# Forum Home Renovation Television, Computers & Phones  Redundant Telephone and cable connections

## Ghoti

Hi All, 
One of the benefits of buying an older home is you inherit the decisions made by prior owners.  One of these decisions sees us with 3 service lines for telecommunications: The old Telstra telephone line and service point;A Telstra Cable connection and service point;An Optus Cable connection and service point; 
 Only the Optus cable is active, and NBN has only recently become available in our area. 
I understand that with NBN an existing cabkle connection will be re-purposed.  The question is, which one, and how do I get the other gear removed? 
Next month we are getting a new roof and fascias and I really don't want all the defunct connections re-installed.  Any ideas? 
Cheers,
Scott

----------


## droog

You need to ask the providers ie Telstra and Optus.
Dont know the current standing but I believe Optus used to remove old services free of charge and Telstra required payment to get rid of them. Would be a shame if they fell down during a storm  
Situation May have changed.

----------


## chrisp

As a guess, if you are in a HFC area it is most likely that the Telstra cable connection will be used. If you are in a FTTC area, then it is likely that the old phone line will be repurposed.

----------


## FrodoOne

> As a guess, if you are in a HFC area it is most likely that the Telstra cable connection will be used. If you are in a FTTC area, then it is likely that the old phone line will be repurposed.

  But, in a HFC area the Telephone connection is unlikely to be removed - for free.  

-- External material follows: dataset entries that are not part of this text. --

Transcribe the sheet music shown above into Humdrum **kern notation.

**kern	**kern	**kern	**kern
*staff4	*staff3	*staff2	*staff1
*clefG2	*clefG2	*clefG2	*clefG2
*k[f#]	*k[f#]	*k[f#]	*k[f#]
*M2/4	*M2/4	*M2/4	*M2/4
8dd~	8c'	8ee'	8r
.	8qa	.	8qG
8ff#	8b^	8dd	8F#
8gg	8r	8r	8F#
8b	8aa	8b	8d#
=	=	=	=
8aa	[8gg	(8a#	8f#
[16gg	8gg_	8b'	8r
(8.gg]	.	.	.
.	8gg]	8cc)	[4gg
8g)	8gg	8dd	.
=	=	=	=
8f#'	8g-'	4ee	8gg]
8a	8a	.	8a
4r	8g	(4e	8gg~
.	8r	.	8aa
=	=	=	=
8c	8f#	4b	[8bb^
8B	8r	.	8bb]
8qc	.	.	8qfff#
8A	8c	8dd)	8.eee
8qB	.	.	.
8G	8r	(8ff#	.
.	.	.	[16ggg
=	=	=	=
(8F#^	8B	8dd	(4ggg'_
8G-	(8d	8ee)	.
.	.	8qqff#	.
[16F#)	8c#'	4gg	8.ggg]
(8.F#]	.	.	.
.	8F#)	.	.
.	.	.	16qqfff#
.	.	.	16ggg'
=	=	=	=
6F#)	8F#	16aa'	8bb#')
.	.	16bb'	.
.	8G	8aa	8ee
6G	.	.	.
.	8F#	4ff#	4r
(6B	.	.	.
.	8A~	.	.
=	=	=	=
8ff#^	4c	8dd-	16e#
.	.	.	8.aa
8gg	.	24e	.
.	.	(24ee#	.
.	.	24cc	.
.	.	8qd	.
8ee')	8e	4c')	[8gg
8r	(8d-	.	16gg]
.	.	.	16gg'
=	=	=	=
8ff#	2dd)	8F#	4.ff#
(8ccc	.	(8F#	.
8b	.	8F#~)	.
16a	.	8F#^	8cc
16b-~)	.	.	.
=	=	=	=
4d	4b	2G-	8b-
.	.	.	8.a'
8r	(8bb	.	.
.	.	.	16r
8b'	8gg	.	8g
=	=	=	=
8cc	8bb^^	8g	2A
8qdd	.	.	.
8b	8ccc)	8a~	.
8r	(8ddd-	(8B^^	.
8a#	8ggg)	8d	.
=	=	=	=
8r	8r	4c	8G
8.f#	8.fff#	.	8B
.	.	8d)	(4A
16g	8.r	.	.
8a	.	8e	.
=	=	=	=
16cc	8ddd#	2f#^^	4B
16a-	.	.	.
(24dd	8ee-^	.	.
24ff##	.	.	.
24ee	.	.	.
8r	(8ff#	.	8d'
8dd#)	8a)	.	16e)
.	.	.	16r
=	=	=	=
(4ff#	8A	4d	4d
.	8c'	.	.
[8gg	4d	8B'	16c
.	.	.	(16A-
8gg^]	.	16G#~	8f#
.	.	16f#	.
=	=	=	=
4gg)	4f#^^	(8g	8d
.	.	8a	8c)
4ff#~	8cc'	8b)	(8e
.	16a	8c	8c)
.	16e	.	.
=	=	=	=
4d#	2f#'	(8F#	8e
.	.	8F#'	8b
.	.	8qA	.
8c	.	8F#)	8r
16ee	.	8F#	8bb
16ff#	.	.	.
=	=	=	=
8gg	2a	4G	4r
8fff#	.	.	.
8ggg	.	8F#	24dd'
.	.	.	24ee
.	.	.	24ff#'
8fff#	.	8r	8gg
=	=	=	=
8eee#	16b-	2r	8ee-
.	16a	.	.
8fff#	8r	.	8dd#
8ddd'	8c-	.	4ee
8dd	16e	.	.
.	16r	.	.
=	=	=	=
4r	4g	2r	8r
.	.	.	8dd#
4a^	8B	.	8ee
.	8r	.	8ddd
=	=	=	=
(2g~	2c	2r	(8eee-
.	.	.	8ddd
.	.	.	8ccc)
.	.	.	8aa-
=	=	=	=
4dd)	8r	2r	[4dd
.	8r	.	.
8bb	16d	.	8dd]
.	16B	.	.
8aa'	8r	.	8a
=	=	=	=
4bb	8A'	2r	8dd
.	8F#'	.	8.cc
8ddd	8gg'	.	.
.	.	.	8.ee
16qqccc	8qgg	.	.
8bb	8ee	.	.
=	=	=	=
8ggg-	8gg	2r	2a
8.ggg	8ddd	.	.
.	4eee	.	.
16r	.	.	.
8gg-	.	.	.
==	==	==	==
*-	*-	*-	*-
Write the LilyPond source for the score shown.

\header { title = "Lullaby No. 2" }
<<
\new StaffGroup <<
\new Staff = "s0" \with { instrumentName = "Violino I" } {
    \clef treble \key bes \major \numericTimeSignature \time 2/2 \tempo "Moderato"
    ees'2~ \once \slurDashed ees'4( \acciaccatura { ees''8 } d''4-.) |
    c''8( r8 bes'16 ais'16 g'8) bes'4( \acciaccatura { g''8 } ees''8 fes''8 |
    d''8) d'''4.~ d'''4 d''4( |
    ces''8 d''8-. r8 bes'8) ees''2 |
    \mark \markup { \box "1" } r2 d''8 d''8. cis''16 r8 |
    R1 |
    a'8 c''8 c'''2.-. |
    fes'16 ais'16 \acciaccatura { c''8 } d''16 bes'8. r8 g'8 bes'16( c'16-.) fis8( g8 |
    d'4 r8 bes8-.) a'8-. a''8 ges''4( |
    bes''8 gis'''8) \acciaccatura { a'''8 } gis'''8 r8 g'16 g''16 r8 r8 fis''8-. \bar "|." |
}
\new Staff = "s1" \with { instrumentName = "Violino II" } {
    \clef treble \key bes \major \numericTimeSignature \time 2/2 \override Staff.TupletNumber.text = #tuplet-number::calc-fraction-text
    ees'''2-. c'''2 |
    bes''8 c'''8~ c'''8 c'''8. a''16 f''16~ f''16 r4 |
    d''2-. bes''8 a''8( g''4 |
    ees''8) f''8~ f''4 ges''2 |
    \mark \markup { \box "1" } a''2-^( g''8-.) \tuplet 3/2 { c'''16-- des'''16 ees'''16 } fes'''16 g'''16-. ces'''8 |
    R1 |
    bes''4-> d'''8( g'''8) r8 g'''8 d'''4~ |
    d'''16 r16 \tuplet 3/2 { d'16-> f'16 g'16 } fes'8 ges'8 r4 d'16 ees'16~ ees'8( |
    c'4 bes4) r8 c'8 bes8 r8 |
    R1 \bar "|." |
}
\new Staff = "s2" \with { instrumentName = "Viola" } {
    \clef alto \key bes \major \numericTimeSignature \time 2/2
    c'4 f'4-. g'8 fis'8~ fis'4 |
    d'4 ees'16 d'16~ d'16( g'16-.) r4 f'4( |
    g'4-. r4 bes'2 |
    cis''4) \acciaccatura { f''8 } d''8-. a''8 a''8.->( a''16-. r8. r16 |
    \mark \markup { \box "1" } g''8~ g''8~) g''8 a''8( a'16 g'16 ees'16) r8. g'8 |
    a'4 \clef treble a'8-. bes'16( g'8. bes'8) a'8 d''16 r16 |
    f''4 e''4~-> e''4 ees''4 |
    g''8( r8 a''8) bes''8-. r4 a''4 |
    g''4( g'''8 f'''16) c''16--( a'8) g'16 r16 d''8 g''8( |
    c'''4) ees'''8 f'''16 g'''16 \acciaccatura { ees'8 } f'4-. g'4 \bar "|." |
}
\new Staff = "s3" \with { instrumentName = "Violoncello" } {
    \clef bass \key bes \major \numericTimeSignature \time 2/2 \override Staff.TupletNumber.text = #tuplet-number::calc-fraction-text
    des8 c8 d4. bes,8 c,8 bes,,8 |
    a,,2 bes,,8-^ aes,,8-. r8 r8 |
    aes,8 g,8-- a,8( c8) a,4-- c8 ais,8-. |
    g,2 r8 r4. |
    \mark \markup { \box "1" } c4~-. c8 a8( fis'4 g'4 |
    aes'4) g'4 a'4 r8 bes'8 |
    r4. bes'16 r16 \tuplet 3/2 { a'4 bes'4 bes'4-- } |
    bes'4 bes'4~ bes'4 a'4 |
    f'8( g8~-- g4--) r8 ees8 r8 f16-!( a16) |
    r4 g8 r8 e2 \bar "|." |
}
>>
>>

> Would be a shame if they fell down during a storm 😁

----------


## Jon

put your address into NBNCO.com.au and it will tell you your NBN delivery method, more than likely cable / HFC
If it is HFC that will eliminate the old telephone line.
Is one of the current cable termination points in a more suitable location than the other?
And are the current cables coming in via poles to the facsia?

----------


## Uncle Bob

Can you post a photo of what you want gone?

----------


## Armers

i suggest they should have fallen down in the inclement weather last saturday but who knows.  
Optus and Telstra charge to have a tech come and remove them... i want to say $150 ish but i am not sure if that figure still stands.. (old information) 
GLHF!

----------